The ceasefire could lapse in March if Israel and Hamas do not negotiate a second phase where Hamas would release the remaining hostages, including the bodies of deceased hostages, to keep the ceasefire in place. But Hamas does not want to release more hostages in the second phase unless Israel stops the war and withdraws from Gaza, while Israel has expressed continued commitment to destroying Hamas.
"The challenge is that the price that Hamas will demand for releasing Israeli soldiers is going to be very, very high," Jon Alterman, Middle East program director at the Center for Strategic and International Studies (CSIS), told DW. "And the price that Israel is going to be willing to give to Hamas, I think, is going to be strained in part because we could be entering a situation where live Palestinian prisoners are being exchanged for Israeli body bags."
As such, the negotiations are where the work will have to continue. After Netanyahu's nearly week-long visit to the US, Israel is sending a delegation to Qatar this weekend to have mediated discussions about the ceasefire agreement with Hamas. But Alterman says he is not entirely confident of the prospect of peace.
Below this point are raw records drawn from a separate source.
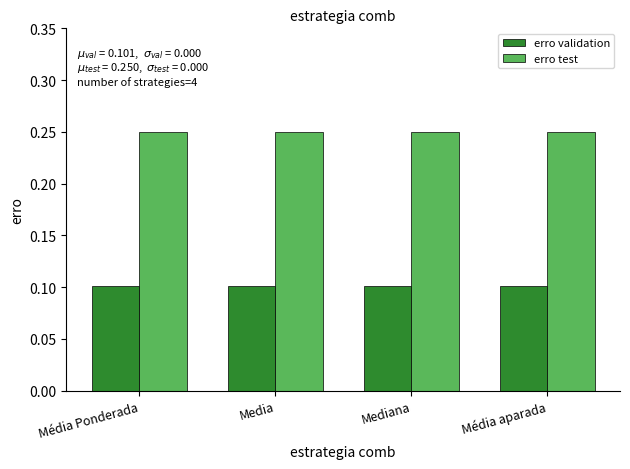

Is the value of erro test at Média Ponderada greater than the value of erro validation at Média aparada?

Yes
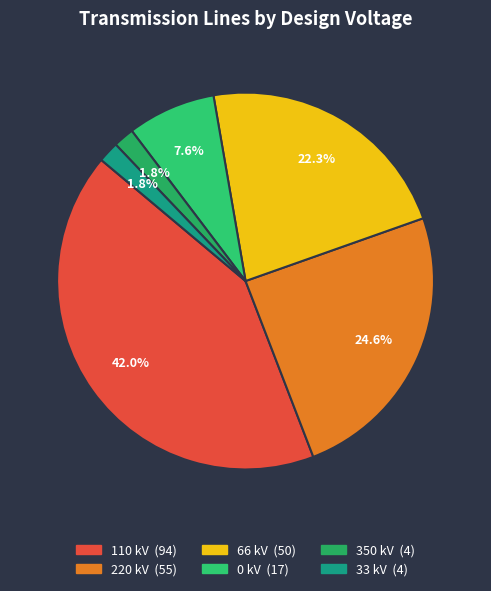

Count the number of slices in the pie.

6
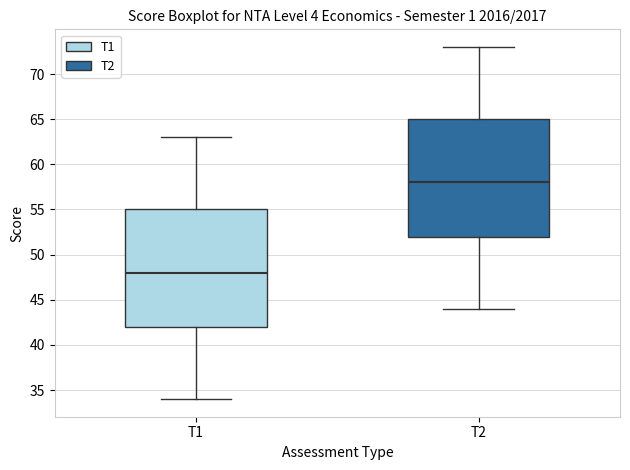

Reading left to right, transcribe this box plot: for each box, give where its median line is, the range the box spans, and where its two whiskers end, as read against the y-axis. The values are not printed on the chart, so give them approximately, as read against the axis.

T1: median 48, box 42 to 55, whiskers 34 to 63
T2: median 58, box 52 to 65, whiskers 44 to 73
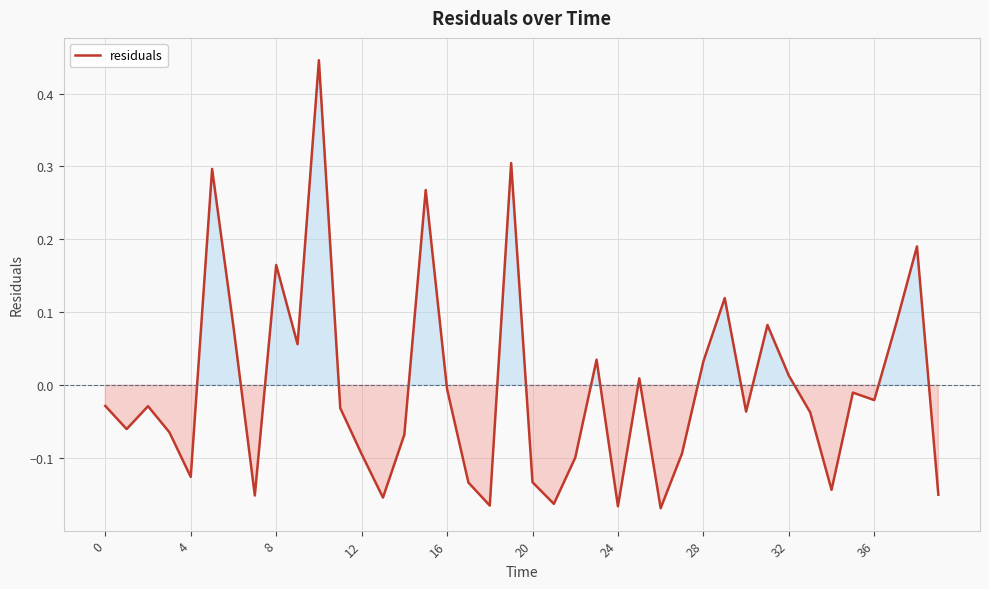

What is the difference between the maximum and minimum values?

0.6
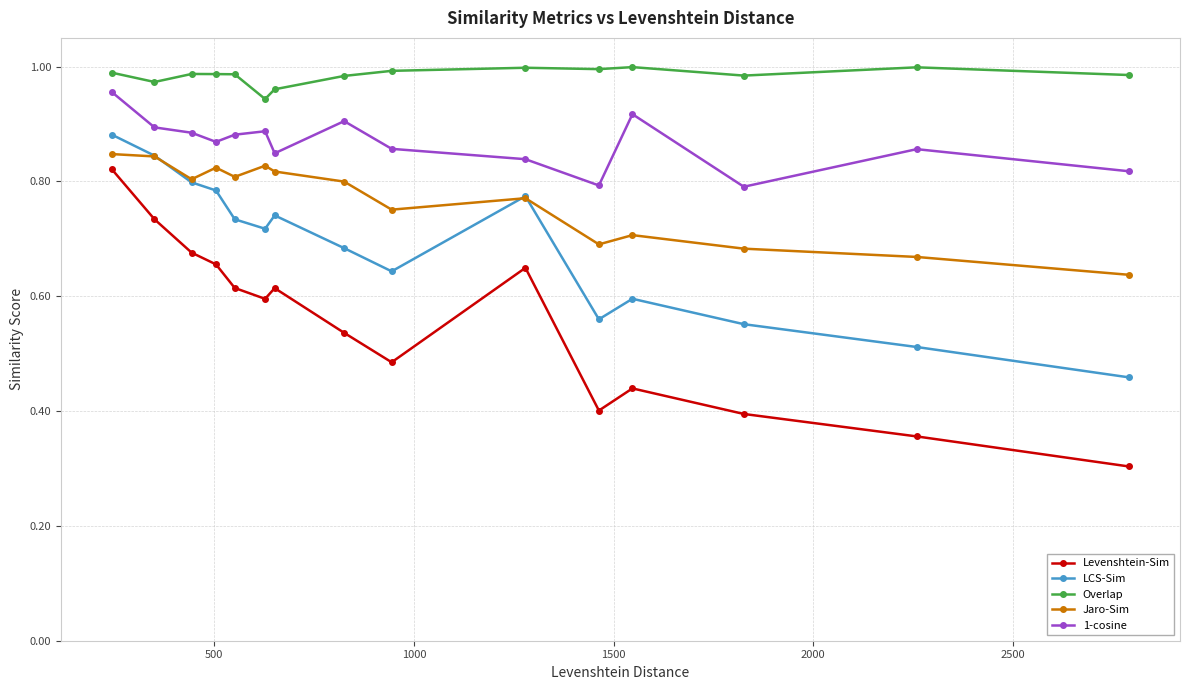

True or false: Overlap and 1-cosine intersect in this chart.

False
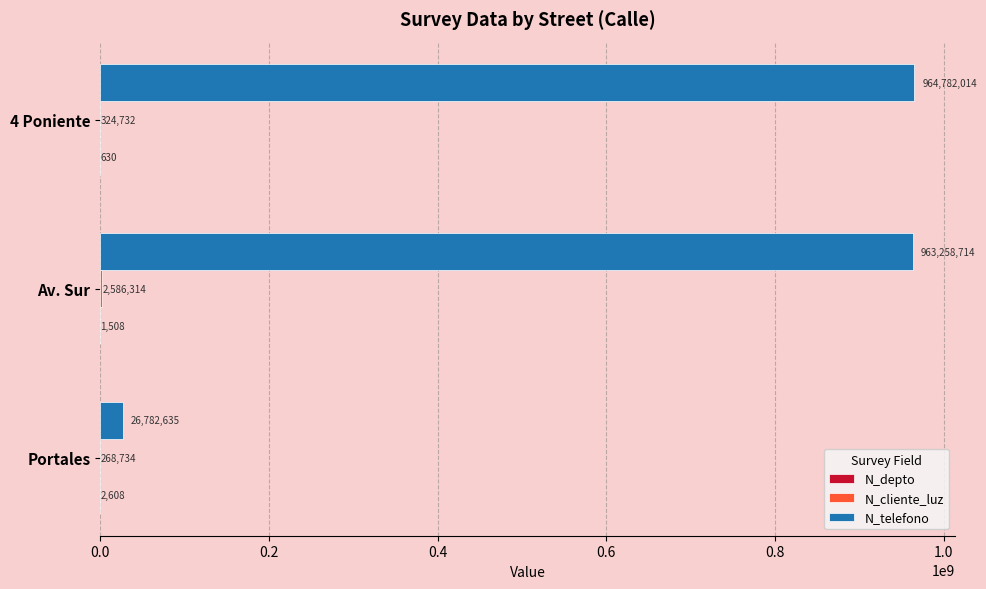

Which series has the largest range (max minus min)?

N_telefono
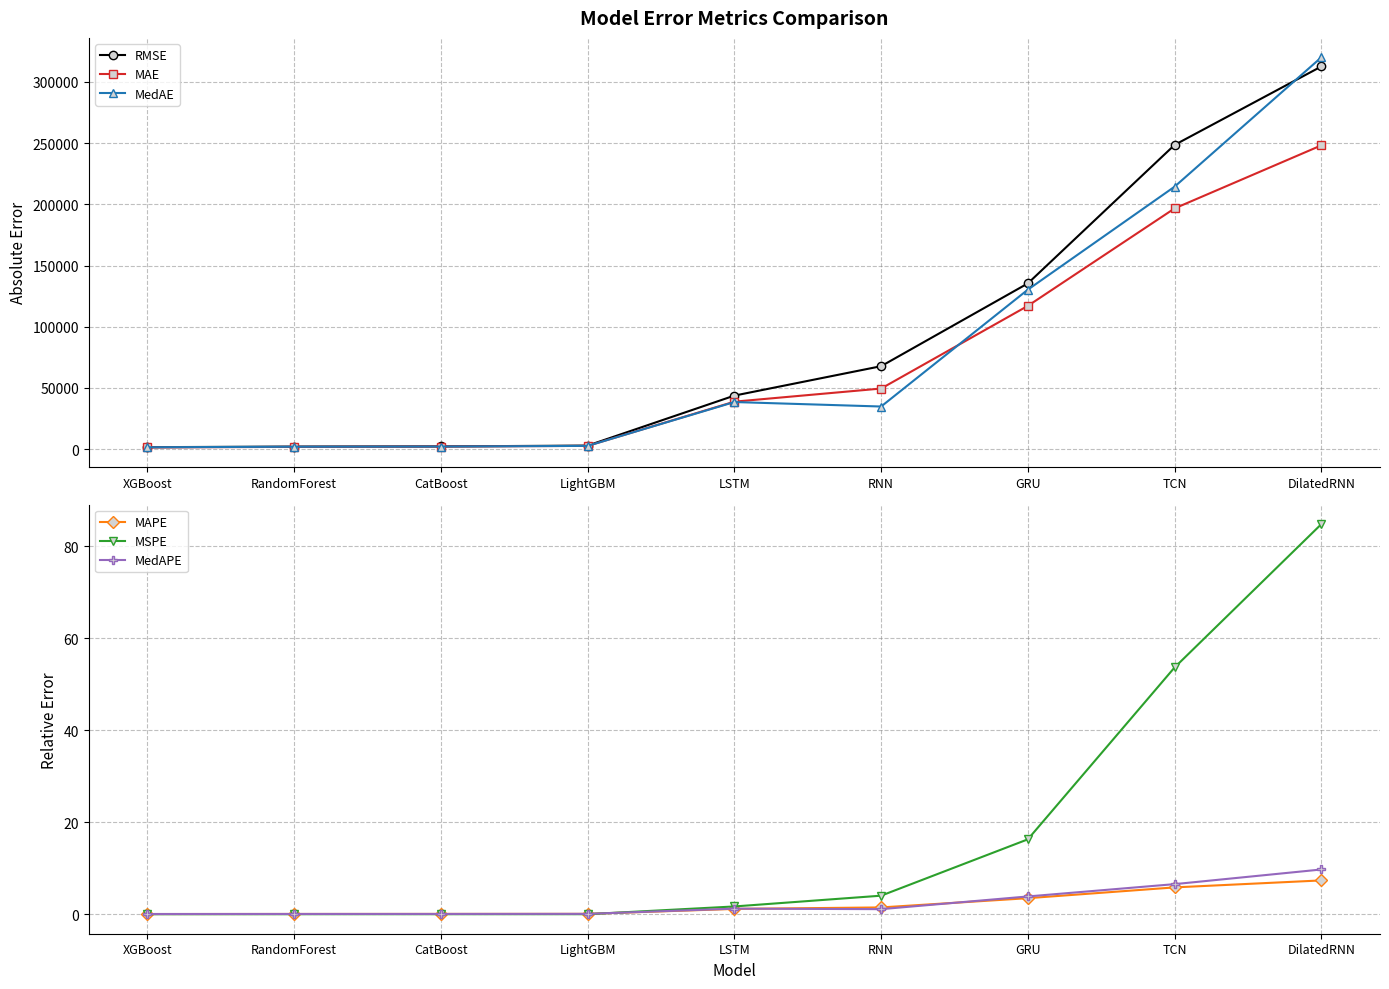

What is the spread (max minus min) of values at XGBoost?

1681.3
"I'm not sure anybody is done fighting in Gaza yet," he said.
Israel-Saudi normalization — not any closer
While a successfully negotiated second phase is still not entirely within reach, the larger project of normalized relations between Israel and Saudi Arabia seems even further away.
Before the most recent war in Gaza, Israel was on the verge of improving ties with Saudi Arabia, as it had already with Bahrain and the United Arab Emirates during Trump's first term. But the Israeli-Saudi normalization talks, which the US promoted, were halted after the October 7 Hamas attacks and the ensuing Israeli military offensive in Gaza.
The kingdom was quick to contradict Trump after he said on Tuesday that Saudi Arabia was not demanding Palestinian statehood as a condition for forging ties with Israel. And referring to Trump's resettlement demands, the Saudi government said it rejects attempts to displace the Palestinians from their land.
"Without a credible plan towards a two-state solution that includes Gaza for the Palestinians, none of those broader plans will go anywhere," said Katulis of the Middle East Institute. "The Saudis will not accept it if he sticks to this idea that somehow Gaza is not part of a two-state solution for Palestine."
Similar to Trump's desire to take over Gaza, wanting to be the man who achieves Israel-Saudi normalization won't happen just because he wants it to.
"There's a strong belief that Trump would like to do it because he would see it as an achievement nobody else was ever able to do. I'm skeptical if the time is right or the necessary conditions can be met," said Alterman, the CSIS program director.
"The time you get the most on that is not a time when four to five Israeli Jews think that a two-state solution will undermine rather than contribute to Israeli security."
In many ways, the storm created around Trump's statements makes it difficult to see with complete clarity what outcomes the first visit by a foreign leader to this new administration has produced so far. Much is riding on how the Trump administration could push the parties toward peace after the US helped achieve the initial ceasefire deal.
Any bluster about a US takeover of Gaza only serves to undo any success on that front.